Public Affairs

Teaching Across Borders

December 6, 2012
By Stephanie Thara

CSU faculty pride themselves on passing the torch of knowledge on to future leaders. Each campus hosts an array of talented individuals who take their specialties and develop educational curriculum in other countries.

Nhut Ho, an associate professor of mechanical engineering, lecturing in Vietnam. Photo courtesy of Nhut Ho.During summer and winter breaks, Nhut Ho—an associate professor of mechanical engineering at CSU Northridge—travels regularly to Vietnam to work with Vietnamese educators on revamping the country’s higher education system and to raise its level of standards.   

In addition to developing strategic plans for educational reform, hosting training workshops, teaching classes and translating textbooks into Vietnamese, he has helped universities adopt the Conceive-Design-Implement-Operate Model. The CDIO Model provides students with an education that focuses on applying engineering fundamentals to real-world systems and products. For the past four years, Ho has worked with government and university officials to change the higher education culture in Vietnam.

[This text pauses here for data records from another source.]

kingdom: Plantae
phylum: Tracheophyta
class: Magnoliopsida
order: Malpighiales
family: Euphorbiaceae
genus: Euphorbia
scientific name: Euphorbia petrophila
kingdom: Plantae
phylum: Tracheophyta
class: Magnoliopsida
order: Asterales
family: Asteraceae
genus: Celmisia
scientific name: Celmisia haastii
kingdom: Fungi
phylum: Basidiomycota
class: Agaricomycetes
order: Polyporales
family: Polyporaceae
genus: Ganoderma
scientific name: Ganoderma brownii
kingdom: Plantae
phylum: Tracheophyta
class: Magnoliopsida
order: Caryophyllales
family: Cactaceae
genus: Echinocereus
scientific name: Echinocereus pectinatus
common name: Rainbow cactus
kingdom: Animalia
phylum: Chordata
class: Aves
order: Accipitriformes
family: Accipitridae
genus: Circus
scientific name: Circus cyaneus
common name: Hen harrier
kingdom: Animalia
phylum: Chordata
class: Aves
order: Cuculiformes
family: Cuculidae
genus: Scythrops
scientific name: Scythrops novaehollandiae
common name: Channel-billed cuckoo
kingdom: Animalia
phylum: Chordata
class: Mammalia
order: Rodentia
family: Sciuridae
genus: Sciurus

“This, on a personal level, is a way of doing something for the country and its young people,” Ho said. “…I think we’re making a difference for the better.”

In January, CSU Long Beach English lecturer LeeAnne Langton will help Tanzania develop its English language curriculum.

Langton has been selected for a 10-month Senior English Language Fellowship that will allow her to help establish a language teaching program at St. Augustine University in the East African country. Langton plans to tap her curriculum development skills to promote English language learning and enhance English teaching capabilities in Tanzania.

Photo courtesy of LeeAnne Langton.“I see this as an opportunity for the exchange of ideas,” she said. “I’m not going there to co-opt the university’s program with my program. I’m going there to bring any resources I have to assist with their needs.”

During her fellowship, Langton will present at English as a Second Language conferences, develop scholarships for teachers, create grants, participate as a plenary speaker, and be a key player in helping advance the English teaching curriculum in Tanzania.